**Your task:** Edit the data from the line with "genus: Rhinanthus" to the line with "class: Polypodiopsida" by changing "common name" to "vernacular name", leaving everything else as it is, and return only those lines.

**Records provided:**

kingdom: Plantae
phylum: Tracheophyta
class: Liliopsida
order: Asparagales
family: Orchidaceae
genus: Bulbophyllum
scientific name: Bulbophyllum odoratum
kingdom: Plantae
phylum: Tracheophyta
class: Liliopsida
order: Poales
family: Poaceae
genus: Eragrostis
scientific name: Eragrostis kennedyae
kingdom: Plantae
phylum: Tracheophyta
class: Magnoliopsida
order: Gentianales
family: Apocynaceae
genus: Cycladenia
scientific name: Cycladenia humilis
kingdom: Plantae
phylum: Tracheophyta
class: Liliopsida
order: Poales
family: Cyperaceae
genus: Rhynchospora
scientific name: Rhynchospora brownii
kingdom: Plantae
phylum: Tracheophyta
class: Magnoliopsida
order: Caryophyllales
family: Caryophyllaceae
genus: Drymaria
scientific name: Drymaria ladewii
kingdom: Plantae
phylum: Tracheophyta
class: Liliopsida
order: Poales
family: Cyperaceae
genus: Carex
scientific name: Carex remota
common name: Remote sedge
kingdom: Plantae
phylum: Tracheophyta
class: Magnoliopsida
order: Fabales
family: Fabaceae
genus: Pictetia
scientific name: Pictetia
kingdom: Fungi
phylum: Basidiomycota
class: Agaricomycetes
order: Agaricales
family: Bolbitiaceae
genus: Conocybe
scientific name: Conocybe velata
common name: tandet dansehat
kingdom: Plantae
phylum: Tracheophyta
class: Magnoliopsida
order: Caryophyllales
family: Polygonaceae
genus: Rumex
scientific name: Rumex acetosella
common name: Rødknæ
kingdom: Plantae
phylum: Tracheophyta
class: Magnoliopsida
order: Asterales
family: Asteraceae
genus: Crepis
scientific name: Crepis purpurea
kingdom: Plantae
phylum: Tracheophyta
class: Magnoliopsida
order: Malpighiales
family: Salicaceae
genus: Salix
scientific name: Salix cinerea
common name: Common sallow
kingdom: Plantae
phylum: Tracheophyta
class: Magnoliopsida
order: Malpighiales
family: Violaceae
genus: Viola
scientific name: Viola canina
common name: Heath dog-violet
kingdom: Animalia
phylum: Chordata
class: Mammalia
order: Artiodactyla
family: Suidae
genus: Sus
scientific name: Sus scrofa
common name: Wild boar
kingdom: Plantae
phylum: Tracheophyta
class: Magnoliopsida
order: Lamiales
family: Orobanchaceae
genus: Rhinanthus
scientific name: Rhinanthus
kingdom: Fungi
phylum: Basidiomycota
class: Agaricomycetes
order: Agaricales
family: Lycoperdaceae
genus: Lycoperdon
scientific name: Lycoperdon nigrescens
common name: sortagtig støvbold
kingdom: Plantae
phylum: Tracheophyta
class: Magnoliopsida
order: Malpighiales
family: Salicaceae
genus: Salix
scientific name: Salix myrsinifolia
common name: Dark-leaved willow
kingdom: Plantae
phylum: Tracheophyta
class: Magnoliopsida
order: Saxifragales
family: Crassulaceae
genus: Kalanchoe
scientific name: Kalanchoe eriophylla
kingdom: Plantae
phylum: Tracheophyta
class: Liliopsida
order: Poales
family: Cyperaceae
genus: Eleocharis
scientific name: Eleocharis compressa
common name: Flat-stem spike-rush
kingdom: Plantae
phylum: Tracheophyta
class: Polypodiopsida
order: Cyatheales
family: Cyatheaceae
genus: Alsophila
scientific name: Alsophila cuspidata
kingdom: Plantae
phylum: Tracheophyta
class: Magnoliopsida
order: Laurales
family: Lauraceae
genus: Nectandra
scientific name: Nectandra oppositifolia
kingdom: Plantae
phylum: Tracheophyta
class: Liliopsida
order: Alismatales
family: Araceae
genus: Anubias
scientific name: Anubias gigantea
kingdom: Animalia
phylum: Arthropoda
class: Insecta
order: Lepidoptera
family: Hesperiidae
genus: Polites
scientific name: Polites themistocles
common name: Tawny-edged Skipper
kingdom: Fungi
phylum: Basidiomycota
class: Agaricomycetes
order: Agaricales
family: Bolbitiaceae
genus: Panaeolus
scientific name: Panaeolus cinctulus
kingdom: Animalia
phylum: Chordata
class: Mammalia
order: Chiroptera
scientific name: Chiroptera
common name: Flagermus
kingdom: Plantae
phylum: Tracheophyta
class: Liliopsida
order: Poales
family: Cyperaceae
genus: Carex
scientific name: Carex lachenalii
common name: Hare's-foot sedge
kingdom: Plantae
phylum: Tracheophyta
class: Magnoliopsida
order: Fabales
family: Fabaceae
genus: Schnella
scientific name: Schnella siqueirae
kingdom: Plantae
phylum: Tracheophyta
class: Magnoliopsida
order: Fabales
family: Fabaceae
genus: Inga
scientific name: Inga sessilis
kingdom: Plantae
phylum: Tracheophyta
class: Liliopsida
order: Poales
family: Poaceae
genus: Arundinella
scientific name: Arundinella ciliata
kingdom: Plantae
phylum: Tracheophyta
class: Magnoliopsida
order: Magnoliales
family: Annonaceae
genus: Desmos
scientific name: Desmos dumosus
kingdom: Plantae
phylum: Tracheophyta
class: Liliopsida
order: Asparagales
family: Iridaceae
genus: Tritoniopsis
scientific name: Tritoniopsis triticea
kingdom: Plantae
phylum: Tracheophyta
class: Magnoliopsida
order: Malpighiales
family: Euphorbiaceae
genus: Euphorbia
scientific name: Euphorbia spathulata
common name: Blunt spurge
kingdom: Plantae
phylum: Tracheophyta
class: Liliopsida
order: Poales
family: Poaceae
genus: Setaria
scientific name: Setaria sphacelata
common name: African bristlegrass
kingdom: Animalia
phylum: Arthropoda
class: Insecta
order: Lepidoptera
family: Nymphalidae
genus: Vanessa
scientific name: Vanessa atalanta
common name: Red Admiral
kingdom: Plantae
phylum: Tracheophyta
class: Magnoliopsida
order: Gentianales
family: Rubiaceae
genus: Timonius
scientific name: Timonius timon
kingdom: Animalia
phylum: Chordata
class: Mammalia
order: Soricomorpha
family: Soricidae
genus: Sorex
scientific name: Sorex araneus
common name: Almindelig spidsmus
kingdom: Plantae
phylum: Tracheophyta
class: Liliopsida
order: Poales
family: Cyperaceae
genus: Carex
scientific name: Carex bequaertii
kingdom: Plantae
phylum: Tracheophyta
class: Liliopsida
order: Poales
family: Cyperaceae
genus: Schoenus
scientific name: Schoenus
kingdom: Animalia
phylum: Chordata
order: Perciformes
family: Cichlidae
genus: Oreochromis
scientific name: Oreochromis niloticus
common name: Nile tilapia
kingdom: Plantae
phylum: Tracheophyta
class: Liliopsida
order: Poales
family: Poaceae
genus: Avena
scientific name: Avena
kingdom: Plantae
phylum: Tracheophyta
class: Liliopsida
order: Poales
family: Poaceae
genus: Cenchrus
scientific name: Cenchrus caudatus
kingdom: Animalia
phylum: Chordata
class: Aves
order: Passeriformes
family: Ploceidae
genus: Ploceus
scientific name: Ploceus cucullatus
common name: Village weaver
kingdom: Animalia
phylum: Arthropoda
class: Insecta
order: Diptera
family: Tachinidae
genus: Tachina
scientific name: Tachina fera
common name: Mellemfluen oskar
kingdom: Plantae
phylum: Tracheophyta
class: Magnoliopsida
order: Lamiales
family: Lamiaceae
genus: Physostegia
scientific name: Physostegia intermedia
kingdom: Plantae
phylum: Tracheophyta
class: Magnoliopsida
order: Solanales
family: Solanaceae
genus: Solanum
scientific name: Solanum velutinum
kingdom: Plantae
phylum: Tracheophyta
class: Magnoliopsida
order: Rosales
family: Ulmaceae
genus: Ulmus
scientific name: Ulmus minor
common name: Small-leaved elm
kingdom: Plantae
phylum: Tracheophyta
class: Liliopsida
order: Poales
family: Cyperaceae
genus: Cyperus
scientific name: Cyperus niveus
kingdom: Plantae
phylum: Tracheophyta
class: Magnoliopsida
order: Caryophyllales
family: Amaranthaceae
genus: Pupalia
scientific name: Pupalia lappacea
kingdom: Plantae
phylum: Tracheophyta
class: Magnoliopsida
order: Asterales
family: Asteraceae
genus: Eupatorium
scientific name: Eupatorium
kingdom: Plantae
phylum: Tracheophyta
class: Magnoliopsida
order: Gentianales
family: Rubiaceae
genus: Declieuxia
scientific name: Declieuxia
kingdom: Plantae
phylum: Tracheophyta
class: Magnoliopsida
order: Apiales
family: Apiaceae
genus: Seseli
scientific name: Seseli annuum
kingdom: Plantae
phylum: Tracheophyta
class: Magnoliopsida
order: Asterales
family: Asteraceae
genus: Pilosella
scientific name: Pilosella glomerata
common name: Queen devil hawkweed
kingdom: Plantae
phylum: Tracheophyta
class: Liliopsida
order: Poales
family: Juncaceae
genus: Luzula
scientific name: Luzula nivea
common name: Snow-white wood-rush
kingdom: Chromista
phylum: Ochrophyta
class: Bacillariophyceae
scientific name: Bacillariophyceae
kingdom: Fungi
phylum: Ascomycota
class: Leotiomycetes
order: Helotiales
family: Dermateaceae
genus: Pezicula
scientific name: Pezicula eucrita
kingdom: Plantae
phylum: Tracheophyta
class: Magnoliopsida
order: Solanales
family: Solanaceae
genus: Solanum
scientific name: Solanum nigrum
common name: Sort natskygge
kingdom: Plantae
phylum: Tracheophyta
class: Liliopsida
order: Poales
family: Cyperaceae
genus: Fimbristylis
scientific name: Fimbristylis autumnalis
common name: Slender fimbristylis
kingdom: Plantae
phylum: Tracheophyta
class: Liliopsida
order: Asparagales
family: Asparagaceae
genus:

**Correct output:**
genus: Rhinanthus
scientific name: Rhinanthus
kingdom: Fungi
phylum: Basidiomycota
class: Agaricomycetes
order: Agaricales
family: Lycoperdaceae
genus: Lycoperdon
scientific name: Lycoperdon nigrescens
vernacular name: sortagtig støvbold
kingdom: Plantae
phylum: Tracheophyta
class: Magnoliopsida
order: Malpighiales
family: Salicaceae
genus: Salix
scientific name: Salix myrsinifolia
vernacular name: Dark-leaved willow
kingdom: Plantae
phylum: Tracheophyta
class: Magnoliopsida
order: Saxifragales
family: Crassulaceae
genus: Kalanchoe
scientific name: Kalanchoe eriophylla
kingdom: Plantae
phylum: Tracheophyta
class: Liliopsida
order: Poales
family: Cyperaceae
genus: Eleocharis
scientific name: Eleocharis compressa
vernacular name: Flat-stem spike-rush
kingdom: Plantae
phylum: Tracheophyta
class: Polypodiopsida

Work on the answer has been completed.